_Provided text_:
- - -

And when by doing so, so now what it does is in a given frame let's say we have
a eight by eight frame where you put 64 points or 64 trajectory points, which can
track all the 64 positions within a grid where it could be a midpoint of every
small grid positions within the eight by pixel image, so by a by eight image size.
So by doing so, what happens is can also track.
Object movement.
It can also track the camera movements.
And by by calibrating all of those, we can try to find what is the only T part,
which is what are the non-redundant part which can we can expect in the
next frame compared to the first frame.
And this can mostly work in in a very advanced approaches where the videos
is very complex and that's where the multi-point trajectory element lead.
Be helpful to just give a quick visual of how the multipoint
like would, will look like.
Is from the previous video we saw that there was a dog and the dog
was moving and we were just pointing one and, I can go back here.
So you can see here, it's just tracking one trajectory and this tr
looks like it's going like a it looks like a, some kind of leaf, right?

- - -

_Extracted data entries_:

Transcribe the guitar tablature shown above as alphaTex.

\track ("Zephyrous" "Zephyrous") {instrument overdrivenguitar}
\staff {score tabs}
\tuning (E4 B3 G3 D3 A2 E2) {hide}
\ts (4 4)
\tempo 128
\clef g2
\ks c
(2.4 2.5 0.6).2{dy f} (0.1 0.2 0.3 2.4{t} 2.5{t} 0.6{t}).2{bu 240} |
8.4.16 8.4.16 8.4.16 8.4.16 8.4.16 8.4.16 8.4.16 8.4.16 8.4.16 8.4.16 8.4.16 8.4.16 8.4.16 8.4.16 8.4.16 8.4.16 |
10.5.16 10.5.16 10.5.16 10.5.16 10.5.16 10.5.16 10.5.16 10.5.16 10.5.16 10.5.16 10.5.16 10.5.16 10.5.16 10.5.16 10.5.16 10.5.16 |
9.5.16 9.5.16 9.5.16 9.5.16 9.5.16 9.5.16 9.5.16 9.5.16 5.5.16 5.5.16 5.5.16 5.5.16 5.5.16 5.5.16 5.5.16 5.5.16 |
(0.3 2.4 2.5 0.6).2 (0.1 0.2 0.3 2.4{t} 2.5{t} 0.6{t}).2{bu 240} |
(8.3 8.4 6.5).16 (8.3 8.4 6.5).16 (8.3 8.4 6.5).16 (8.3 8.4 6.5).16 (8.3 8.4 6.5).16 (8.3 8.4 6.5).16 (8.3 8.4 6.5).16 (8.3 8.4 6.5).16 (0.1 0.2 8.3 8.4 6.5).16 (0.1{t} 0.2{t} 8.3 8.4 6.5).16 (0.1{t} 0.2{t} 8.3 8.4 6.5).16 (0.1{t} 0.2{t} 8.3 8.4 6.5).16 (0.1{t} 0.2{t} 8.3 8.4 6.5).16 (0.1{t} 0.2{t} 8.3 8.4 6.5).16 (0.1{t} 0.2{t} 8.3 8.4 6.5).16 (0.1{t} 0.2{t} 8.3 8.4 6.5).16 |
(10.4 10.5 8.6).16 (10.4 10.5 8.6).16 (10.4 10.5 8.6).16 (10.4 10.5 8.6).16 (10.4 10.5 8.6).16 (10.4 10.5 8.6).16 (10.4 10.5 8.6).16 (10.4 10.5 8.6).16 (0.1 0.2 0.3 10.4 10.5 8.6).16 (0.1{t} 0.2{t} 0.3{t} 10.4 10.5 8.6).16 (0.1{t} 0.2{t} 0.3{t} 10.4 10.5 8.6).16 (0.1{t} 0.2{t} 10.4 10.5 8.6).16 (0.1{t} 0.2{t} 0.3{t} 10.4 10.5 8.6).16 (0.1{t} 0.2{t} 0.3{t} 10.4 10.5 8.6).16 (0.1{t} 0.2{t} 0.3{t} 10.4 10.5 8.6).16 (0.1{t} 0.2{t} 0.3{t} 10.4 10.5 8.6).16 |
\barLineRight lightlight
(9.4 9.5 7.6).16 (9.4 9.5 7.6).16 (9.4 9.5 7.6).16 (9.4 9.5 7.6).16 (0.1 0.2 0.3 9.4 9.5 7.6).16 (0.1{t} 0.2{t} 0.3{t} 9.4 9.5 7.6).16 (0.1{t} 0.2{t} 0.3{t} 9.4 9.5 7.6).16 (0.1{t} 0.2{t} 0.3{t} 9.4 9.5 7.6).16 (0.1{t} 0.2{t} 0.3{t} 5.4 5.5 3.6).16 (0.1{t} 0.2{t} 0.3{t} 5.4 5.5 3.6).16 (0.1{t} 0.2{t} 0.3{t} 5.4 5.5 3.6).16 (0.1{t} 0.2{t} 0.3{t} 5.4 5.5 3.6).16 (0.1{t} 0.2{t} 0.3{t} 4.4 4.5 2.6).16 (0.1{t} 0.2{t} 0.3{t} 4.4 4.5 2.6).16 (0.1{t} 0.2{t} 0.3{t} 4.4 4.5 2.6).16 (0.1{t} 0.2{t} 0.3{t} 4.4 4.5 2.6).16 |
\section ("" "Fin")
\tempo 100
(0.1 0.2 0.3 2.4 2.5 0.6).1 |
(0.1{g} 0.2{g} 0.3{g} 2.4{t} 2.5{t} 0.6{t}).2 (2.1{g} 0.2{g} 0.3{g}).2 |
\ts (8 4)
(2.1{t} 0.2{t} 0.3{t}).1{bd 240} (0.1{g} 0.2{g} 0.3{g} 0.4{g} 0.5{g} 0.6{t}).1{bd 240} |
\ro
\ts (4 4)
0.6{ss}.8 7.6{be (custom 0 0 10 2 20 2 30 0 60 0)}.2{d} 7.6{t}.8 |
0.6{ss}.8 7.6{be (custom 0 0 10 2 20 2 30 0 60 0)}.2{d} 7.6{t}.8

- - -

_Given exercise_: Continue the transcript about tracking trajectory points in video, starting right after its final sentence.

_The output_:
So that's why, that's how it's moving.
But in this case, in this video, we can see that the dog the object as
far as the video, both are moving.
So a single point trajectory would not effectively can say
how the pixels are moving.
But by using a multi-point trajectory.
You can see here actually the how the entire video from one frame to another
frame, or at least this is like a, let's say it's a two second video, might be
we have four to five frames in this.
We can see from frame one to frame five, how far it has been shifted.
So this can give like an overview of how the pixels are
moving at different positions.
And based on that, every single positions we can see, what are the
pixels we need to store, what are the coordinates we need to store?
What are the quad, what are the position coordinates we, we can avoid storing and
we can retribute from the previous spring.
And that's what we are trying to do over here.
So let's get into the steps on how we have achieved it.
So for the compression step just to give a quick note, we in this approach
we are trying to prove that this is possible to pixel point tracking by
using a single trajectory method.
So we have used that as a proof of concept over here to display displayed
and show that this is possible.
And so as a step one, using a single point trajectory method.
We arbitrarily choose a point in a video.
So we are using a video.
We used a video where the objects are static, but the
video the camera is moving.
The video is moving.
Basically in the video, the camera is moving, sorry.
We use like a, let's say a midpoint, the in the frame.
And and we are tracking that point over here.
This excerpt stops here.